[Task input]
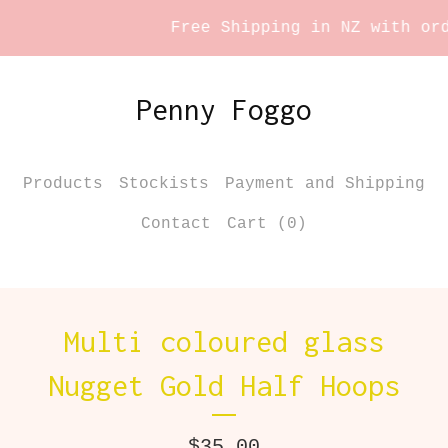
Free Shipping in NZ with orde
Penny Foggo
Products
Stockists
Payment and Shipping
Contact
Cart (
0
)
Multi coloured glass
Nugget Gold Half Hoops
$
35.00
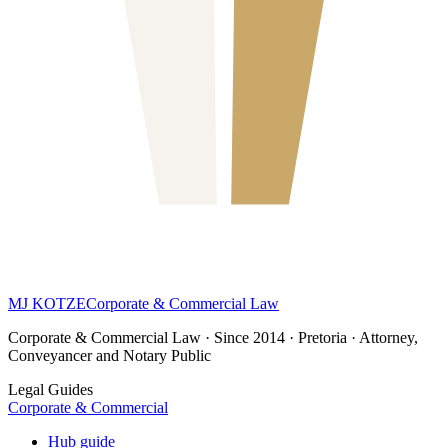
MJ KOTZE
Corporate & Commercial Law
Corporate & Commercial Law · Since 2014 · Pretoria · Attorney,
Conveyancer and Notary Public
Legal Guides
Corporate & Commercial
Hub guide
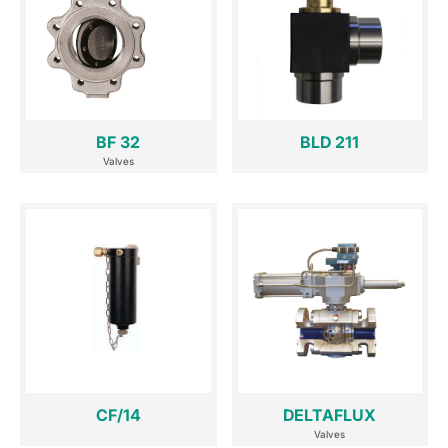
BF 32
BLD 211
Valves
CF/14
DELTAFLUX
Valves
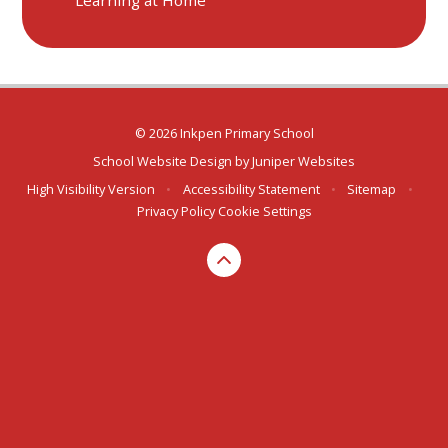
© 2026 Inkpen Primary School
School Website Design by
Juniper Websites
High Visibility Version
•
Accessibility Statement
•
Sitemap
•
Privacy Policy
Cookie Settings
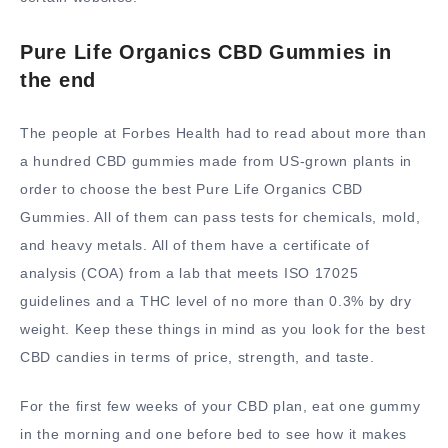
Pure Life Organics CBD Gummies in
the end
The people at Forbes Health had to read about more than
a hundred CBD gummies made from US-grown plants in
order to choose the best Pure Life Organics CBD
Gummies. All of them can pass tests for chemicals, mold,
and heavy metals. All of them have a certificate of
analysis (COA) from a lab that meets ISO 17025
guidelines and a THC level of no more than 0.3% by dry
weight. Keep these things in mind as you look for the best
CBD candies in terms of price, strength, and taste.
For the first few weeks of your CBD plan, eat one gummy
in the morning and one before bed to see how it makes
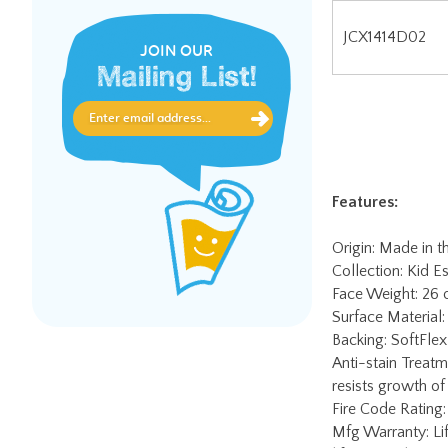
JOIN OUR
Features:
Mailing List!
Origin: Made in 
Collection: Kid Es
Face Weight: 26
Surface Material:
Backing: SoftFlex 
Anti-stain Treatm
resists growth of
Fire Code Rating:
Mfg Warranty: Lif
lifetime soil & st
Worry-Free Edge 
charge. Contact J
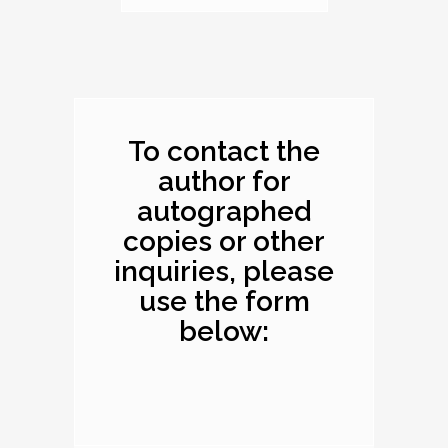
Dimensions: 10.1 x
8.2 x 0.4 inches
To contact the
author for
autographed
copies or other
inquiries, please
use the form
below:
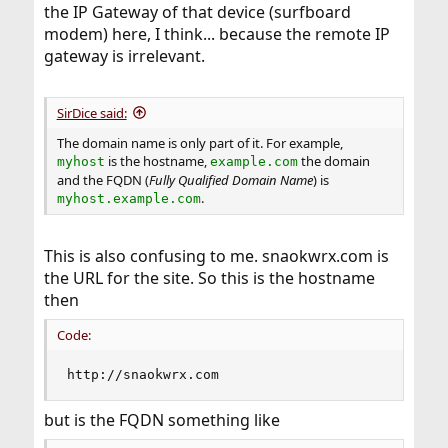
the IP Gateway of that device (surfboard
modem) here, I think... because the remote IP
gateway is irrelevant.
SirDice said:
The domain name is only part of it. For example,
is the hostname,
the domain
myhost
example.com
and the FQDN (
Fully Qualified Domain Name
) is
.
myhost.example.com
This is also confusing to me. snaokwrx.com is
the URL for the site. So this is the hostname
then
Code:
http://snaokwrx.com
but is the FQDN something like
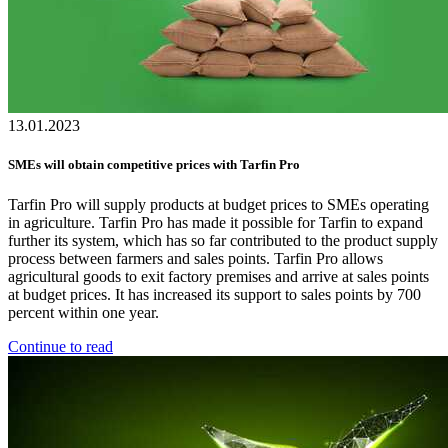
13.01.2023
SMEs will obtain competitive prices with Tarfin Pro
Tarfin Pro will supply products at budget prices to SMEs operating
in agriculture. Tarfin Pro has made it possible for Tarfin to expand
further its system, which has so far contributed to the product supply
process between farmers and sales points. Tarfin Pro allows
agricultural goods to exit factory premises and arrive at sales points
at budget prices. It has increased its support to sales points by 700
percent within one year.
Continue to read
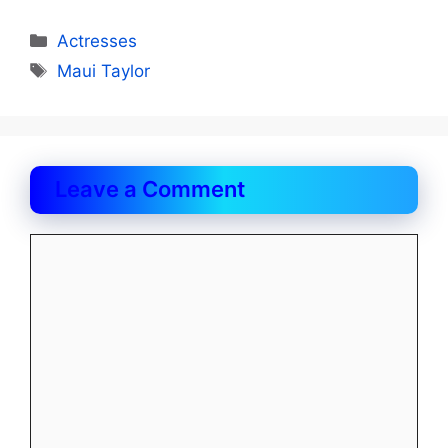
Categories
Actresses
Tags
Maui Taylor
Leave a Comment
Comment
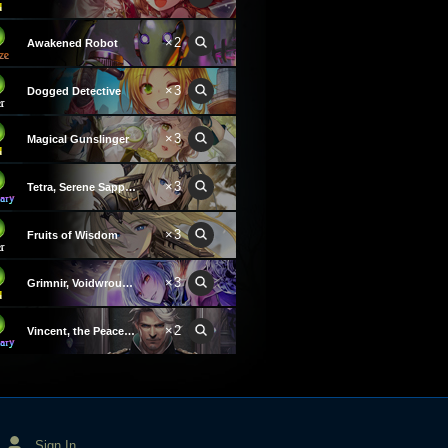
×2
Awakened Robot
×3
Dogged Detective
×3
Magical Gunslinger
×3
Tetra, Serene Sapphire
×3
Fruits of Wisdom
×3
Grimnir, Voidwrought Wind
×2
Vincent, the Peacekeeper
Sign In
[/Task input]
What you have to do: Look through the listing above. Pick out each line with "Pure" and copy it.

Exercise answer:
Pure Life Organics CBD Gummies in
order to choose the best Pure Life Organics CBD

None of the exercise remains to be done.